I had a really good day today, and I can't resist sharing:
I write educational software for kids (still coding for the switch from
SuperCard to MetaCard--I never should have committed to monthly releases,
but that's another story...) and a large part of the monthly task
involves recording a bunch of words that will be part of that month's
release. Each month we record about a thousand words. At first we did
them individually. Then I switched to having them recorded in batches of
forty or so, and cutting the words out of the larger recordings and
saving them individually at that point. It's slow, mostly manual work.
So today, I decided I'd had enough. For the time being I'm using AIFF, so
I looked it up on the Internet. It took about ten minutes with google to
find a web site detailing the file spec. A half hour reading.

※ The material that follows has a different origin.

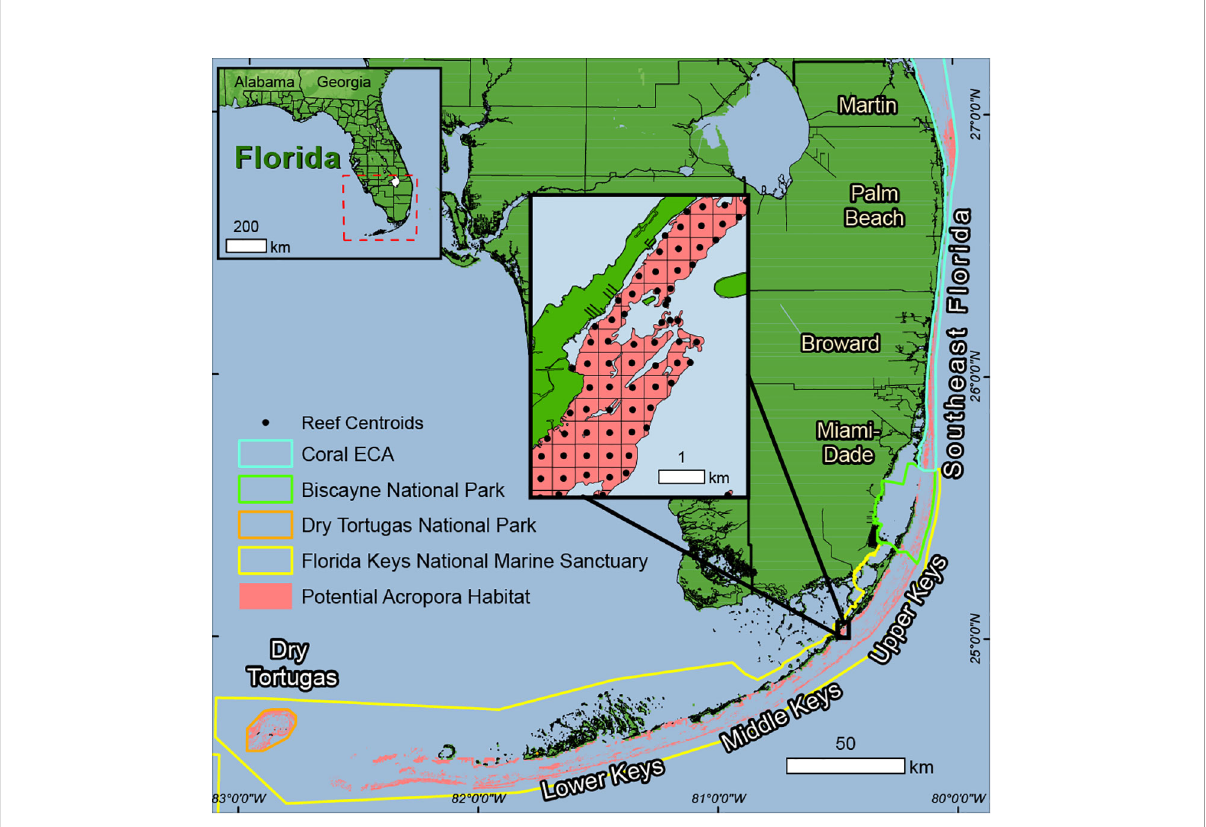
FIGURE 1 Map of Acropora habitat on Florida ’ s Coral Reef used from Wirt et al., 2015 in pink with the 500m grid and centroids to subdivide the habitat into relevant management units. Each grid square with its centroid is a reef, of which there 10277 in the dataset. The locations of the fi ve regions of the reef system are labelled, with the Dry Tortugas the most west, followed by the Lower Keys, Middle Keys, Upper Keys, and Southeast Florida the most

Then two
hours pulling apart actual sound files with MetaCard. (Surpisingly, my
very first attempt at building a legal AIFF sound file seems to work)

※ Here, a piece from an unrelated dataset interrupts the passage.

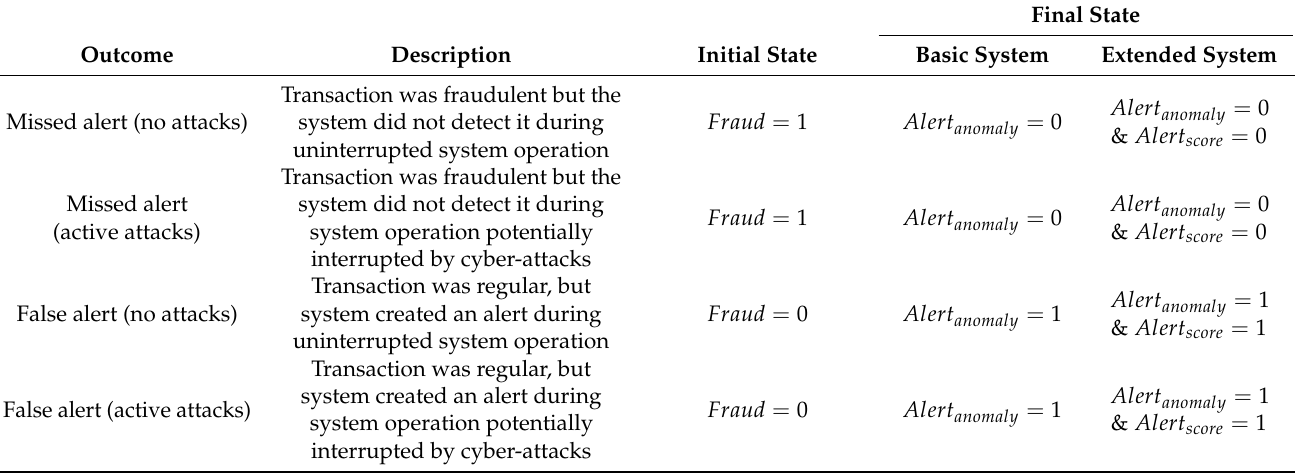
Table 5. Possible outcomes of the modelled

Then another two hours completing the code that handles naming the files
appropriately and allows reviews of what the sounds came out as. Now I'm
in the tweaking phase, because there's no such thing as silence when
you're recording, so it's not like I can look for a string of zeroes
between sounds.
What I have now is a stack that allows me to select a text file with the
words, reads it in, then allows me to select the sound file, then reads
in the sound file data, looking for strings of relative silence and
relative noise. It cuts them apart, creates individual files in the AIFF
format, saves them with the word names in order, and all at the rate of
about a word a second (it's examining the data byte by byte, so this is
faster than I expected).
Not bad for a few hours' effort--Thanks, Scott!